• Source passage:
▬▬▬

[DTrace-devel] [PATCH 7/7] Add support for inet_ntoa6() subroutine
Kris Van Hees
kris.van.hees at oracle.com
Tue Aug 1 20:57:40 UTC 2023
On Tue, Aug 01, 2023 at 01:40:40AM -0400, Eugene Loh via DTrace-devel wrote:
> As much fun to review as, I imagine, it was to write! Crazy stuff. Anyhow:
> Reviewed-by: Eugene Loh <eugene.loh at oracle.com>
Thanks.
> As usual, a lot of comments.
>
> First of all, is this supposed to work on UEKr6 (5.4.17)? If not, that
> restriction should be noted in the commit message. If so, there seem to be
> a few problems getting by the BPF verifier. Specifically, when you xor, I
> think the [0,1] bounds are lost. I think this is easily fixed by and'ing
> with 1. Also, when you return from write_hex16(), %r0 is unbounded. I
> think this is easily fixed by and'ing with some other value... 7 or
> something. The big problem remains that the BPF verifier still complains
> about "variable stack access". This is probably tough to solve. So, I think
> it makes sense to say that 5.4.17 is not supported.
I already made changes after posting this to accomodate the BPF verifier on
UEK6 (5.4.17 kernels) because it isn't as advanced as the one in newer kernels.
> Also, it'd be great if the code had some high-level roadmap of where this
> very difficult minimal-branching implementation is going. Hopefully, it's
> 100% correct and no one will ever have to look at this code again.
> Otherwise, it's a nightmare. Maybe there could be some C code in the
> comments that illustrates what's going on in the BPF where each C statement
> maps to a set of BPF instructions, even if the branch-free BPF instructions
> take some head-scratching to figure out. E.g., "d = (c || s) ? 1 : 0" maps
> to "add %r5, %r0; neg %r5; rsh %r5, 63".
The problem with C code is that it is about as obscure as this assembly code
unless you write it as a higher level implementation, which then again will
show branches and therefore become less useful.
I'll add a bit more commentary to explain the use of the bitmap of non-zero
words and the lookup table.
> Maybe it should also acknowledge that there are subtle ways that the
> implemented algorithm differs from legacy DTrace (dtrace_dif.c). Namely:
>
> *) There is a subtle difference in how ties in the search for numzero are
> broken. Let's say your previous best was 2 halfwords. Now, you have 5
> bytes. The old way, the new candidate wins, even though we'll only record
> it as 4 bytes, tying with the previous best. The new way, we say the new
> candidate is no better than the old and so the incumbent wins. I don't
> think either behavior is more correct than the other, and the old behavior
> is frankly a little weird. It just means that there are theoretically cases
> where the two implementations might produce (equally legal?) results.

▬▬▬

• Data excerpts:
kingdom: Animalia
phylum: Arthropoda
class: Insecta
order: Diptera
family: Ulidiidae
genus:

▬▬▬

• What is expected:
Answer these questions about the patch review message:
(a) Which kernel version does the reviewer ask about support for?
(b) Which BPF instructions does the reviewer give as the mapping for "d = (c || s) ? 1 : 0"?
(c) What does the author promise to add more commentary about?

• Written reply:
(a) UEKr6 (5.4.17)
(b) "add %r5, %r0; neg %r5; rsh %r5, 63"
(c) The use of the bitmap of non-zero words and the lookup table